▸ Excerpted text:
Sunday, December 7, 2025

May in December

(Originally published 12/16/10)

Once upon a time, at the behest of his employer, department store Montgomery Ward, Robert L. May penned a children’s Christmas tale. This retail chain desired some sort of holiday giveaway that would win the hearts and minds of little girls and boys and, more importantly, the pocketbook loyalties of their mommies and daddies. May, a low-on-the totem-pole advertising copywriter, did not disappoint with his story, Rudolph the Red-Nosed Reindeer, which chronicled the ups and downs of a distinct member of a very cold society that celebrated, above all else, conformity.

While Rudolph was not exactly autobiographical, May, after all, was not a four-legged creature with antlers and a nose that, both inexplicably and unpredictably, cast a powerfully bright red luminescence into the ether. Nevertheless, he loosely based the Rudolph character on his own youth as a short and shy boy frequently picked on for being somehow different from the rest of the crowd.

Debuting in 1939, Montgomery Ward dispensed with more than two million Rudolph the Red-Nosed Reindeer booklets at their myriad stores. Even World War II and a simultaneous paper shortage did not derail ongoing sales. Six million copies were in print by 1946. This could mean only thing: Rudolph was a bona fide phenomenon. Seeking to take this beloved misfit of a reindeer to new heights, wannabe licensees of all stripes came a-calling.

Unfortunately, from Mr. May's perspective, all rights to Rudolph belonged to the Montgomery Ward Company. And, at the time, his personal life was a sorry mess. His wife, who had long suffered from cancer had passed away, leaving him a widower with a young daughter to raise and a pile of medical bills to pay, which he could ill afford. May importuned a man named Sewell Avery, the Montgomery Ward chairman, to hand over the Rudolph copyright to its creator, and Avery complied—a rare act of corporate benevolence that would be inconceivable today. May would no longer have to sweat the bucks and could pay his bills and then some, particularly after two million Rudolph the Red-Nosed Reindeer records were sold with Gene Autry singing the lyrics written by Johnny Marks, who just happened to be May’s brother-in-law. Of course, it was the 1964 television special narrated by the avuncular Burl Ives that brought Rudolph and friends to life in perpetuity.

(Page-level text extractions)
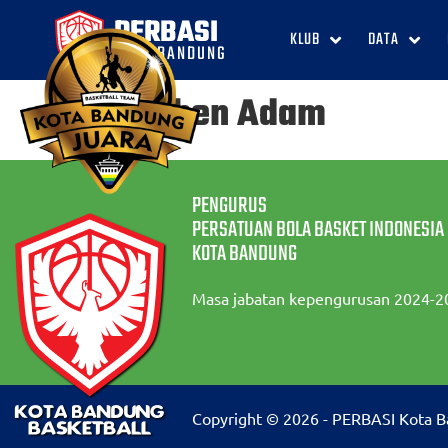
PERBASI
KLUB
DATA
KOTA BANDUNG
Stephen Adam
PENGURUS
PERSATUAN BOLA BASKET INDONESIA
KOTA BANDUNG
Masa jabatan kepengurusan 2024-2
Copyright © 2026 - PERBASI Kota 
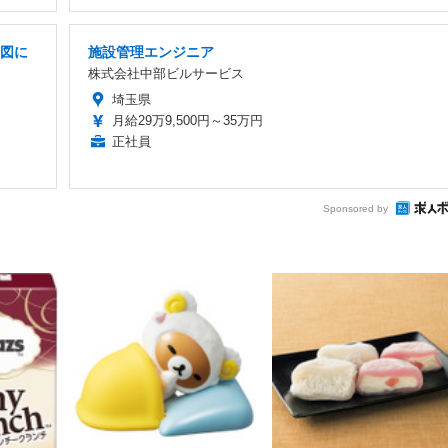
計図に
施設管理エンジニア
株式会社中部ビルサービス
埼玉県
月給29万9,500円～35万円
正社員
Sponsored by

▸ What to work on: List every person named in the piece about the origins of Rudolph the Red-Nosed Reindeer, excluding the fictional characters and the company.

▸ Task result: Robert L. May, Sewell Avery, Gene Autry, Johnny Marks, Burl Ives